Execute commands for multiple files using fish
Recently I have downloaded some submissions from a course I am currently giving. Luckily the tool being used allows to download an archive with all submissions at once, but unfortunately the structure of the archive is not really handy. It contained a folder for every student, and in this folder there was another zip archive, which contained the actual submission of the given student.
In addition to that every single archive contained a JavaScript project, in each of which I had to execute
npm install in order to test the submission afterwards. So I could either go into each folder, unzip the archive and
install the NPM packages for each and every one of them. Or I could take some time, and figure out how to unzip all
archives and install the required packages with two small command line scripts.
Of course I chose the latter!
First of all I had to find a glob that matches all the files I want to execute the command (unzip in my case) for. The
ls command is great for testing this:
ls */*.zip
ls is usually used to list the content of entire directories, but also allows to list files being passed to it. This
is really useful in combination with the
wildcards the fish shell provides. fish tries to match the
*/*.zip expression to as many files as possible, whereby the * can be a string of any length not containing /,
which is the folder delimiter in linux. That means it will find any arbitrarily named file ending in .zip being
located directly in a sub folder of the current directory. So the above command returned file names like
erika_mustermann/submission.zip and john_doe/assignment.zip for me, which indicated that I was on the right track. I
always start tasks like that this way, because I want to make sure that I am not accidentally executing the commands for
the wrong files.
Next step: Figure out how to use the for loop in fish. I still
prefered to play it safe, so I decided to only output the names of the files using the echo command within the for
loop.
for file in */*.zip;
echo $file;
end
Basically the for loop in fish is a simple for .. in construct, whereby the name after the for is being used as
the variable name (mind that it is defined without a prefix, but when accessing it a $ is required), and the part
between in and ; is the expression that is being looped over, which is every file that matches the glob in our case.
Other than some differences in whitespaces the output should be pretty much the same as in the previous ls command.

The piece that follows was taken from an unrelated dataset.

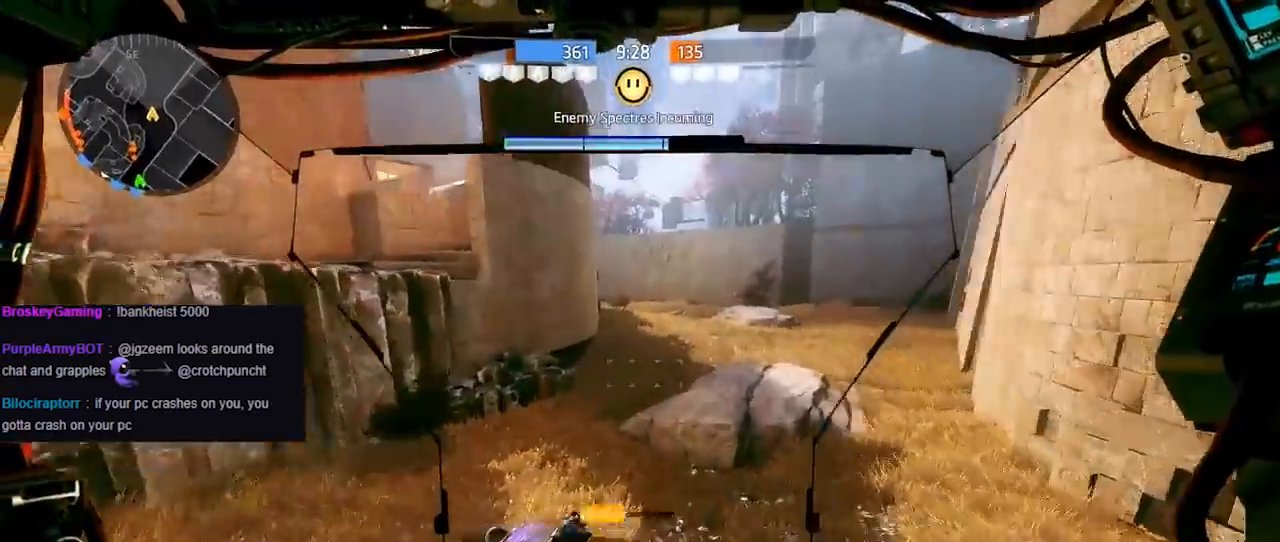
{"buttons": [], "left_stick": "up", "right_stick": "center", "events": [[100, "R3", "up"], [233, "left_stick", "up"], [283, "R3", "down"], [450, "R3", "up"]]}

So I knew that the for loop was receiving the correct values and I could start writing the actual command I want to
execute for all of these files. I’ve ended up with the following:
for file in */*.zip;
unzip $file -d (dirname $file);
end
The unzip command takes the name of the archive file you want to extract. The only problem is that it will extract the
archive’s content in the current directory instead of right next to itself. Fortunately the unzip command comes with a
-d option, that allows to specify the directory you want the archive to be extracted to. However, this option expects
a directory, not a file. All I’ve got until now is the file name of the archive, but thankfully dirname exists as
well. That’s a command that will remove everything after the last / in the given string, including the / itself. So
it is a great utility to get the parent directory of another file or directory. I use that command in combination with
fish’s command substitution, which allows me to
execute another command and use it as parameter of an outer command. That is done by putting the inner command in
paranthesis.
The above command unarchived all zip files right where there are located. But some of the students added another root
folder in their archive, and others didn’t. So the structure was not always the same, but I still wanted to run
npm install for all of them at once. Therefore I decided to use another for loop with a different glob. The **
wildcard is similiar to the * wildcard, but with one important difference: It also includes /, meaning that it
matches an arbitrary number of sub folders, not just a single one. This way it does not matter if another folder has
been added as root in the archives.
In addition to that I also make use of the fact that multiple commands can be used within a for loop if they are
delimited by a ;.
for file in **/package.json;
cd (dirname $file);
npm install;
cd -;
end
This loop finds all package.json files in any of the current sub directories, changes to the containing directory of
the file by again using the dirname command with the $file variable. Afterwards npm install is executed to
install all the dependencies, and once that is finished it goes back to the previous working directory (that’s what the
- stands for).
For some reason I was always a bit hesitant when using loops in the command line. Somehow the command line always felt to me like something to which I enter a single command and get a result in return, which is a pretty simple protocol. Using stuff like pipes still felt ok to me, but a loop might need to be broken into multiple lines quite quickly, which does not feel natural to me. But it is probably a much bigger time saver than other features of shells, so I checking them out is highly recommended!